O City Hotel, apesar da antiguidade e aparência ameaçadora, não escondia nenhuma história de fantasma; não se eternizou por suas paredes testemunharem os segredos da alma humana; muito menos algum “rockstar” foi encontrado morto em um de seus quartos. Na verdade, esse prédio do centro da cidade apenas tinha a atmosfera da São Paulo antiga, quando ainda existia a desconfiança de que ali ainda ía voltar a ser “a Terra da Garoa”.


Pois bem, naquela noite de sábado, íamos a uma festa numa cidade próxima à Capital. Mas paramos na entrada de um edifício no Centro: era o City Hotel. Era novidade que alguém vivesse onde o concreto e o trânsito pareciam hostis a moradores, mas era exatamente alguém do hotel que aguardávamos.


Mesmo na condição de moradores, o “status”  era de hóspedes. Lá dentro, perdia-se a noção se era dia ou noite, sendo que qualquer compromisso parecia que começaria num bar com um copo na mão, já que seus habitantes utilizavam aquele imóvel pejorativamente como hospedeiro. Portanto, o hotel conservava a vocação de mero “pit stop” para turistas. Um panorama que fazia a existência se resumir à vida noturna paulistana e luzes artificiais.

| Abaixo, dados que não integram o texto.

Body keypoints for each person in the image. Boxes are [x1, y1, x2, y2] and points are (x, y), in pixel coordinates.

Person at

Eu sempre havia reparado no imóvel que parecia ter vida própria. Era bom fazer parte daquele cotidiano que compunha o “skyline” da metrópole, bem como o amontoado de luzes que ilustravam sua noite. Na densidade de luzes, abaixo das antenas e pára-raios, eu estava ali, como quem fica no portão de casa. 

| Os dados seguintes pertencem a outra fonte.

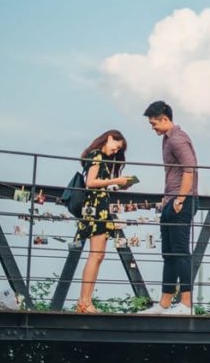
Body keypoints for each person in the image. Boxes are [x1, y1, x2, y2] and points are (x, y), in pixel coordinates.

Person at [138, 100, 199, 315]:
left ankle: (186, 305)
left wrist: (180, 199)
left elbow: (190, 169)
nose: (152, 127)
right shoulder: (167, 139)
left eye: (154, 123)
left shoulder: (178, 139)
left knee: (181, 252)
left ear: (165, 119)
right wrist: (168, 198)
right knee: (169, 253)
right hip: (171, 199)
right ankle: (164, 304)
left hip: (181, 200)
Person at [73, 129, 132, 313]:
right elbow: (91, 182)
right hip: (95, 210)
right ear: (109, 138)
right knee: (95, 255)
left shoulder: (101, 158)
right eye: (116, 146)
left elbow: (99, 183)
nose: (116, 151)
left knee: (98, 256)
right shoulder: (97, 155)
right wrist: (116, 179)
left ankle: (86, 301)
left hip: (101, 209)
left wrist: (121, 184)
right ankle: (84, 302)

O arranha-céu do City Hotel “engolia” quem se aproximava do Centro Nervoso, que abria seus túneis aos trens do Metrô, que eram obrigados a tornar-se subterrâneos. Eu, que estava acostumado a morar na periferia, onde se ouve um cão latindo bem longe, achava aquelas avenidas, ônibus e edifícios, bem como os ecos das sirenes e buzinas bastante impessoais. Tudo típico da região central; mas naquele momento eu fazia parte daquilo, circulava pela calçada com um descompromisso que só podia ver a diferença refletida nos olhares, de quem estava indo ou vindo, presos dentro dos ônibus.


Há algum tempo, o prédio do City Hotel, na rua Brigadeiro Tobias, foi demolido e deu lugar à Estação Luz do Metrô.